• Goal of the exercise
Scan the data beneath this task and copy each line that includes "SQUARE".

• Extracted entries
++++++++++
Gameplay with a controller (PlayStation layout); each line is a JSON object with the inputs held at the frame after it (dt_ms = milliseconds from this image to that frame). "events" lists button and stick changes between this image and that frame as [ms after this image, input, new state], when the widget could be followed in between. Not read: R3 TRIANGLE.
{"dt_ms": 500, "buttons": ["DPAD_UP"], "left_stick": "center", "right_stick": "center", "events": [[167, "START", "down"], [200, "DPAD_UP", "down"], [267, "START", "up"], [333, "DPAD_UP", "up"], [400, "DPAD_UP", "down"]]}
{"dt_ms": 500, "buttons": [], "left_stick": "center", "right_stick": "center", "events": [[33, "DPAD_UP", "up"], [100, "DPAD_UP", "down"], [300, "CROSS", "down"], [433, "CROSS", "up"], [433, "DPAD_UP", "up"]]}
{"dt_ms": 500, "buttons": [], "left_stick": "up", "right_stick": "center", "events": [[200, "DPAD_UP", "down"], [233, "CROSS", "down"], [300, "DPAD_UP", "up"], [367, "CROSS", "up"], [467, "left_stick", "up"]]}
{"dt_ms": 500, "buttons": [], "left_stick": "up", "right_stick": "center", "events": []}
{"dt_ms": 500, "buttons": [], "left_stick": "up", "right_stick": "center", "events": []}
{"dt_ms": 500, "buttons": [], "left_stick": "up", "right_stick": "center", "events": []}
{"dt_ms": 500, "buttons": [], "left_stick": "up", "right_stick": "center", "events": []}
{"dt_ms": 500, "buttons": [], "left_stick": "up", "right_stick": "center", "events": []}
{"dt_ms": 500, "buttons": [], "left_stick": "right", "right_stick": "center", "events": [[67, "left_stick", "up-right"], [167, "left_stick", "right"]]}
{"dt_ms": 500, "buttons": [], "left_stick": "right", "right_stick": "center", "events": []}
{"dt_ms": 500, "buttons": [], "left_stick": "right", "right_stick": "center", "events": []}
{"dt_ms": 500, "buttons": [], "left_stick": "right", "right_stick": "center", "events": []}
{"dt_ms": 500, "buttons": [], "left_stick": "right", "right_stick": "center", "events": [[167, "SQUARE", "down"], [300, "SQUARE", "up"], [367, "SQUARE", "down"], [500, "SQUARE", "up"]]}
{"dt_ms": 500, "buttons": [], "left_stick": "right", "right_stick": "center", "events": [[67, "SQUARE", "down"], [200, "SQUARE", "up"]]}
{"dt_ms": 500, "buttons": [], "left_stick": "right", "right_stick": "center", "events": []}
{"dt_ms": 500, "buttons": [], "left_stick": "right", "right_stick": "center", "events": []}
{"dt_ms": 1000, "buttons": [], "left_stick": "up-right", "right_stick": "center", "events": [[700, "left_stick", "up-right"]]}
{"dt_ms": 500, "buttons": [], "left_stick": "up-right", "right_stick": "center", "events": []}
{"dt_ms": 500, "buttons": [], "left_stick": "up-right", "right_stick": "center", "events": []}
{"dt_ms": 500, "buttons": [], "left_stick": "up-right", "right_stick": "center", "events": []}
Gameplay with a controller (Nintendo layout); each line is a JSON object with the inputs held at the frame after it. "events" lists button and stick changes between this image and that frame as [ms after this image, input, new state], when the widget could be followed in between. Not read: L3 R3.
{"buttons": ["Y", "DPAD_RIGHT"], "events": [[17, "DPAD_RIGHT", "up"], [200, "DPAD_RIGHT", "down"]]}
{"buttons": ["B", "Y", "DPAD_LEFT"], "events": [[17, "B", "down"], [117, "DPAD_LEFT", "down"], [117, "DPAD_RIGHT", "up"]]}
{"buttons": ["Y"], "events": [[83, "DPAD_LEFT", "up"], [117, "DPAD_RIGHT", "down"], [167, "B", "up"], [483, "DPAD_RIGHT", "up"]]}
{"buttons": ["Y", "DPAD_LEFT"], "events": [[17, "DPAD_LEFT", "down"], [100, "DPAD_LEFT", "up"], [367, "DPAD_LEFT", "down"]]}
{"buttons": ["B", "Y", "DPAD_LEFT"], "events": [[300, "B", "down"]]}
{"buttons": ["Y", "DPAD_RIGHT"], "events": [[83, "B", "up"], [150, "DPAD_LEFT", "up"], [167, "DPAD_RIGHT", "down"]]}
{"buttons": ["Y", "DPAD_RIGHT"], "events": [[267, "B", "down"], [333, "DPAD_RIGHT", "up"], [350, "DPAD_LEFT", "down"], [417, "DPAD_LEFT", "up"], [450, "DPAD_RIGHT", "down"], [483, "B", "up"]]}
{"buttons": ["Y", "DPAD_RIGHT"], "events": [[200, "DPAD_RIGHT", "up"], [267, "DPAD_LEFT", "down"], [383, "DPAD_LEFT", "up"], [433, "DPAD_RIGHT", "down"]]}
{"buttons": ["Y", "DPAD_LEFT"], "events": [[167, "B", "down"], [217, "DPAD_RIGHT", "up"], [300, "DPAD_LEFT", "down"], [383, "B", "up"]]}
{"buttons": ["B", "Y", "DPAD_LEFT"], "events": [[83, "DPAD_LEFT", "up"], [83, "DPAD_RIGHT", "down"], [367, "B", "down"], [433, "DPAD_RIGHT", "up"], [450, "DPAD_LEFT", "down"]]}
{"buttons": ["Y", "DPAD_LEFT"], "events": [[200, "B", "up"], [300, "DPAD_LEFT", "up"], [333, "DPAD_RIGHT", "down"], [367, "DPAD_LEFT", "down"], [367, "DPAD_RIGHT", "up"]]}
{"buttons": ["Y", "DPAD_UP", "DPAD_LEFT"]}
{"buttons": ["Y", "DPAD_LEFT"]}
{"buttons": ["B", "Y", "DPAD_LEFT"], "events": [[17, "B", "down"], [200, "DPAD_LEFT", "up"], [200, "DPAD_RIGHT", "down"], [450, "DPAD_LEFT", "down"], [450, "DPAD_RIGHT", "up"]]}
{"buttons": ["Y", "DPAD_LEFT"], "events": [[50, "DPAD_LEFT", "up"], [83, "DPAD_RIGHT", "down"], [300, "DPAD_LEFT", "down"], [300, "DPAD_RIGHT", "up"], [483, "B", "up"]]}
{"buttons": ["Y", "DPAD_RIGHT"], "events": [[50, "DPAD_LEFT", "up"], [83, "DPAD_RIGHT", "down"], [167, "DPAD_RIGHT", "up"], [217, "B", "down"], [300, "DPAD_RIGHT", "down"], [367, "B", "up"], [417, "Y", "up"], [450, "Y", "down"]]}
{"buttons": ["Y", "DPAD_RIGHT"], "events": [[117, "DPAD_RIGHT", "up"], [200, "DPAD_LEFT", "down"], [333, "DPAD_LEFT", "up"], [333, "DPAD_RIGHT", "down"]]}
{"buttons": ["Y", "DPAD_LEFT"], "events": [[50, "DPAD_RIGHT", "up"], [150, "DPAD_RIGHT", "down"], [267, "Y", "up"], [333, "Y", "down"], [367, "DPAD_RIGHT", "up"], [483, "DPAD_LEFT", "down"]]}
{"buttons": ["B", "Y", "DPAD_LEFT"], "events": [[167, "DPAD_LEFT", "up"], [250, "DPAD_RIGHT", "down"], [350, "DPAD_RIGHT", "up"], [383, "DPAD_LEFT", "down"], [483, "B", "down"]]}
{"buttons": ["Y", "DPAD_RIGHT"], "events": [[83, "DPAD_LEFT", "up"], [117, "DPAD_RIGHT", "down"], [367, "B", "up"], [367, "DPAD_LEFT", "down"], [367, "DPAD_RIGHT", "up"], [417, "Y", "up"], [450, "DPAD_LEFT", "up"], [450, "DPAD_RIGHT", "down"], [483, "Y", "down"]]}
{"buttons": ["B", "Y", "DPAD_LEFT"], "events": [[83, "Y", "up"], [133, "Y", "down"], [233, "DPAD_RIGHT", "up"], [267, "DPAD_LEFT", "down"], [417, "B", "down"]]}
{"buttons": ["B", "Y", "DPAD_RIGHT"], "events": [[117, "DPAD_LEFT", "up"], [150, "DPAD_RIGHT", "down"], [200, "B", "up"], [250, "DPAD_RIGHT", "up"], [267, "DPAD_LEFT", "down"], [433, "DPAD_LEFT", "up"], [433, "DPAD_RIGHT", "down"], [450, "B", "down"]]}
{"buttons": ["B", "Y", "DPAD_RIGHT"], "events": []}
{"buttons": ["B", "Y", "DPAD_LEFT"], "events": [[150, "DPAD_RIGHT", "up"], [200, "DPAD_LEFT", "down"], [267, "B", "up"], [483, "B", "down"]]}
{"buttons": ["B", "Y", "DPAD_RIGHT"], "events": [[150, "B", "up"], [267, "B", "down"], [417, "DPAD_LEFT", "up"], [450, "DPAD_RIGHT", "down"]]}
++++++++++
• Solution to the exercise
{"dt_ms": 500, "buttons": [], "left_stick": "right", "right_stick": "center", "events": [[167, "SQUARE", "down"], [300, "SQUARE", "up"], [367, "SQUARE", "down"], [500, "SQUARE", "up"]]}
{"dt_ms": 500, "buttons": [], "left_stick": "right", "right_stick": "center", "events": [[67, "SQUARE", "down"], [200, "SQUARE", "up"]]}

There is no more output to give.